» **Problem 1**
In the article on GSK's clinical data platform, how many volunteers are in the genetics study GSK is working on with the UK Biobank?
» **Problem 2**
In the article on GSK's clinical data platform, rewrite the part that begins at the words "The GSK platform" and stops after "into unified insights.", switching "variety" to "range".
» **Problem 3**
Name every academic degree that the article on GSK's clinical data platform says Ramsey holds, with its field.

» **Passage to read**
· · · · · · ·

These patents include one on the integration of data mining within a parallel relational database and another on the use of advanced analytics for user behaviour monitoring.
He has leveraged his experiences from this broad range of industries to lead a transformational project that uses AI to create a new clinical working environment built on data.
"Traditional pharmaceutical companies have used a significant amount of statistics to prove or disprove the hypotheses around a clinical trial or experiment," Ramsey said.
"They're now moving into machine learning, deep learning and artificial intelligence to really significantly accelerate some of the decision making that can be made. That's really what will be fuelling the transformation in the industry."
The GSK platform uses a variety of machine learning tools, including TensorFlow, Google's open source AI software library, and Tamr, which turns isolated information into unified insights.
These machine learning technologies help GSK to quickly standardise and annotate information from documents such as study protocols.
They are among two dozen tools in the platform, which is built on Cloudera Hadoop and also contains StreamSets to move data from source to the platform and TIBCO Spotfire to turn data into visual analytics.
The platform uses these technologies to create a new model for sharing and understanding clinical information.
"Pharmaceuticals has been very deep in analytics for quite some time but it's been vertically done, so each business function was really deep in the way they did analytics," Ramsey said.
"This is stepping back and allowing that information to be shared across the organisation."
Making a medical impact
The platform has only been in place for 18 months, but Ramsey can already see the benefits of making data available to scientists much faster.
"There might be an analysis that in the past took 18 months to do, because one of the first steps was to just basically bring the data together," he said.
"Now that we've brought the data together, that same analysis can be done in a few clicks that take minutes instead of months."
One of the areas of medicine where the company is focusing is in genetics. The company is collaborating with the UK Biobank to improve the prevention, diagnosis and treatment of a wide range of diseases by studying the role of genetic predisposition in 500,000 volunteers.
GSK is currently conducting full gene sequencing on all of these patients, which Ramsey says will give the company an enormous repository of health and genetic information that it can analyse to better understand disease characteristics.
"One of the things that have been learned from that is that if you have genetic evidence about a potential new medicine, it doubles the chances of that medicine becoming a new product in the future," Ramsey said.
"Pharmaceuticals is a high-risk environment, where many of the things don't progress, so doubling the likelihood has a phenomenal impact on the outcomes."
The future of drug discovery
The platform has so far shown just a glimpse of its potential.
In October 2017, GSK announced that it has joined a consortium called Accelerating Therapeutics for Opportunities in Medicine (ATOM), which aims to combine data, biotechnologies and supercomputing to cut the time it takes to discover a new drug from six to eight years to two.
"Our goal over the next two years is to collapse that to 24 months, using computer simulation and a lot of analytic capabilities," Ramsey said.
"That's why I'm saying it's a step change in the industry. It's really thinking about how to tackle some of these problems in a very different way."
Ramsey believes that communication is crucial if companies are to get the maximum value from their data.
He believes this has become easier in pharmaceuticals due to the growing prominence of data in academia since he earned his own degrees: a BA in Computer Science and Business Administration, an MBA in Computer and Information Security and a PhD in Applied Computer Science.
"The new folks that are coming out of universities have a data background and a data passion," he said.
"There's a whole new wave of folks coming into the business and that data passion will also help change the industry."

· · · · · · ·

» **Records shown**

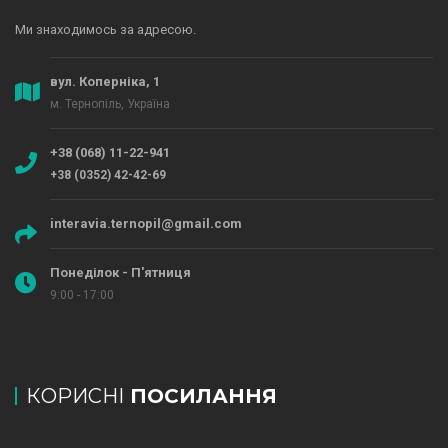
Ми знаходимось за адресою.
вул. Коперніка, 1
м. Тернопіль, Україна
+38 (068) 11-22-941
+38 (0352) 42-42-69
interavia.ternopil@gmail.com
Понеділок - П'ятниця
9:00 - 17:00
КОРИСНІ
ПОСИЛАННЯ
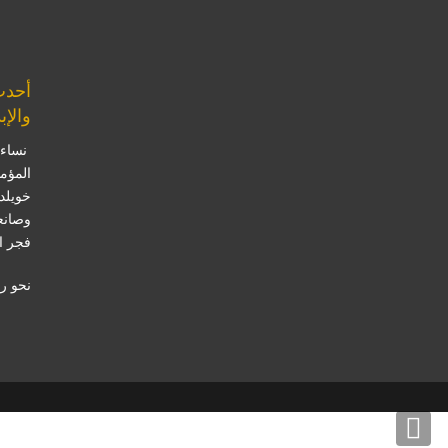
أحدث
والإب
نساء 
المؤم
خويلد
وصانع
فجر ا
نحو ر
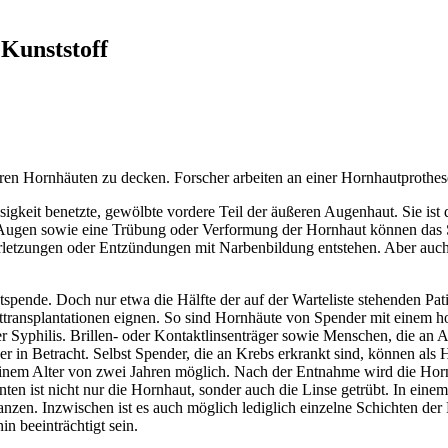
Kunststoff
ren Hornhäuten zu decken. Forscher arbeiten an einer Hornhautprothes
ssigkeit benetzte, gewölbte vordere Teil der äußeren Augenhaut. Sie ist
Augen sowie eine Trübung oder Verformung der Hornhaut können das Seh
letzungen oder Entzündungen mit Narbenbildung entstehen. Aber auc
tspende. Doch nur etwa die Hälfte der auf der Warteliste stehenden Pa
uttransplantationen eignen. So sind Hornhäute von Spender mit einem h
er Syphilis. Brillen- oder Kontaktlinsenträger sowie Menschen, die an 
r in Betracht. Selbst Spender, die an Krebs erkrankt sind, können al
nem Alter von zwei Jahren möglich. Nach der Entnahme wird die Hornhau
en ist nicht nur die Hornhaut, sonder auch die Linse getrübt. In eine
anzen. Inzwischen ist es auch möglich lediglich einzelne Schichten der
n beeinträchtigt sein.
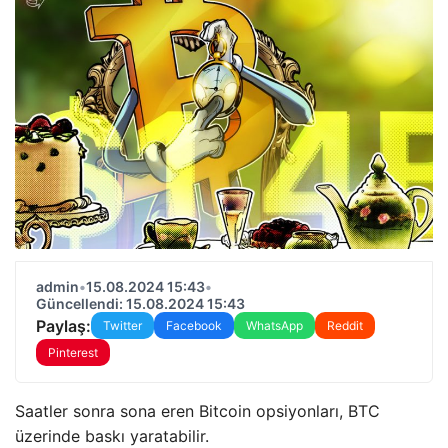
admin
•
15.08.2024 15:43
•
Güncellendi: 15.08.2024 15:43
Paylaş:
Twitter
Facebook
WhatsApp
Reddit
Pinterest
Saatler sonra sona eren Bitcoin opsiyonları, BTC
üzerinde baskı yaratabilir.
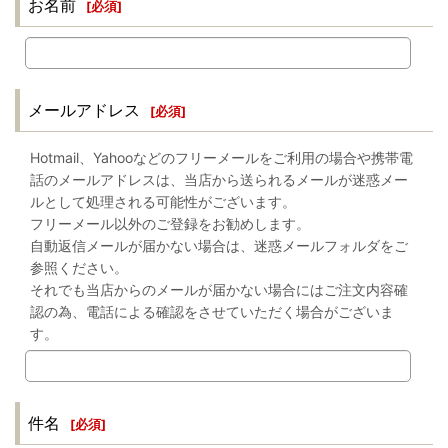
お名前
[
必須
]
メールアドレス
[
必須
]
Hotmail、Yahooなどのフリーメールをご利用の場合や携帯電
話のメールアドレスは、当店から送られるメールが迷惑メー
ルとして処理される可能性がございます。
フリーメール以外のご登録をお勧めします。
自動返信メールが届かない場合は、迷惑メールフォルダをご
参照ください。
それでも当店からのメールが届かない場合にはご注文内容確
認の為、電話による確認をさせていただく場合がございま
す。
件名
[
必須
]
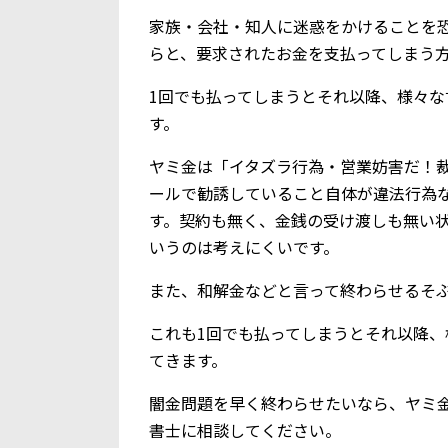
家族・会社・知人に迷惑をかけることを
らと、要求されたお金を支払ってしまう
1回でも払ってしまうとそれ以降、様々
す。
ヤミ金は「イタズラ行為・営業妨害だ！
ールで勧誘していること自体が違法行為
す。契約も無く、金銭の受け渡しも無い
いうのは考えにくいです。
また、和解金などと言って終わらせるそ
これも1回でも払ってしまうとそれ以降
てきます。
闇金問題を早く終わらせたいなら、ヤミ
書士に相談してください。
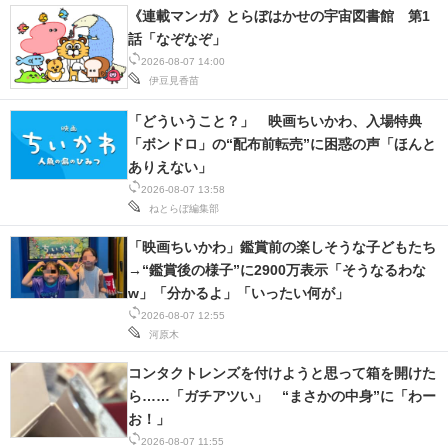
《連載マンガ》とらぼはかせの宇宙図書館 第1
話「なぞなぞ」
2026-08-07 14:00
伊豆見香苗
「どういうこと？」 映画ちいかわ、入場特典
「ボンドロ」の“配布前転売”に困惑の声「ほんと
ありえない」
2026-08-07 13:58
ねとらぼ編集部
「映画ちいかわ」鑑賞前の楽しそうな子どもたち
→“鑑賞後の様子”に2900万表示「そうなるわな
w」「分かるよ」「いったい何が」
2026-08-07 12:55
河原木
コンタクトレンズを付けようと思って箱を開けた
ら……「ガチアツい」 “まさかの中身”に「わー
お！」
2026-08-07 11:55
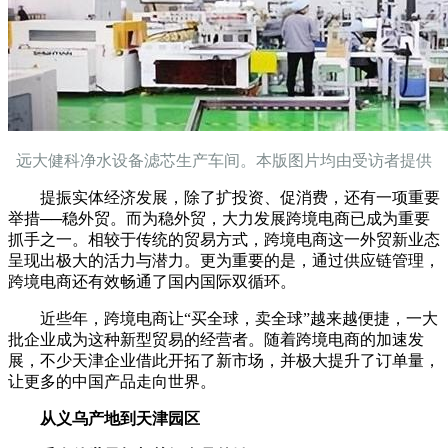
远大健科净水设备滤芯生产车间。本版图片均由受访者提供
提振实体经济发展，除了扩投资、促消费，还有一项重要
举措──稳外贸。而为稳外贸，大力发展跨境电商已成为重要
抓手之一。相较于传统的贸易方式，跨境电商这一外贸新业态
呈现出极大的活力与潜力。更为重要的是，通过供应链管理，
跨境电商还有效畅通了国内国际双循环。
近些年，跨境电商让“买全球，卖全球”越来越便捷，一大
批企业成为这种新型贸易的经营者。随着跨境电商的加速发
展，不少天津企业借此开拓了新市场，并极大提升了订单量，
让更多的中国产品走向世界。
从义乌产地到天津园区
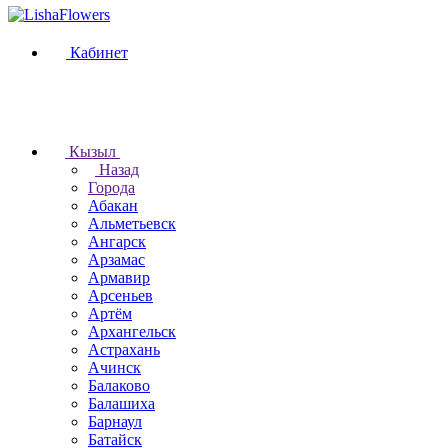
Кабинет
Кызыл
Назад
Города
Абакан
Альметьевск
Ангарск
Арзамас
Армавир
Арсеньев
Артём
Архангельск
Астрахань
Ачинск
Балаково
Балашиха
Барнаул
Батайск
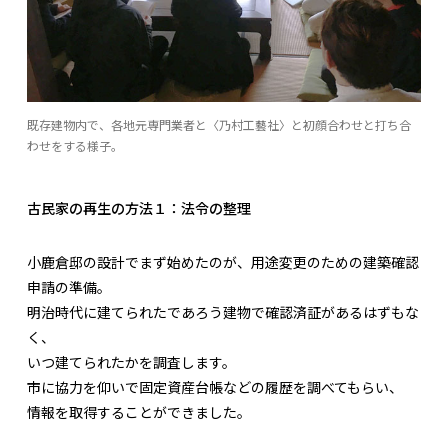
既存建物内で、各地元専門業者と〈乃村工藝社〉と初顔合わせと打ち合
わせをする様子。
古民家の再生の方法１：法令の整理
小鹿倉邸の設計でまず始めたのが、用途変更のための建築確認
申請の準備。
明治時代に建てられたであろう建物で確認済証があるはずもな
く、
いつ建てられたかを調査します。
市に協力を仰いで固定資産台帳などの履歴を調べてもらい、
情報を取得することができました。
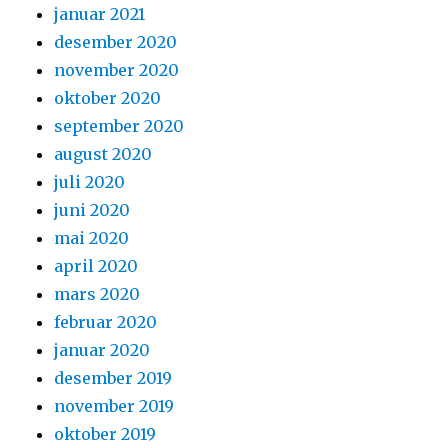
januar 2021
desember 2020
november 2020
oktober 2020
september 2020
august 2020
juli 2020
juni 2020
mai 2020
april 2020
mars 2020
februar 2020
januar 2020
desember 2019
november 2019
oktober 2019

· · · · · · ·

» **Your response 1**
500,000 volunteers.

» **Your response 2**
The GSK platform uses a range of machine learning tools, including TensorFlow, Google's open source AI software library, and Tamr, which turns isolated information into unified insights.

» **Your response 3**
- A BA in Computer Science and Business Administration
- An MBA in Computer and Information Security
- A PhD in Applied Computer Science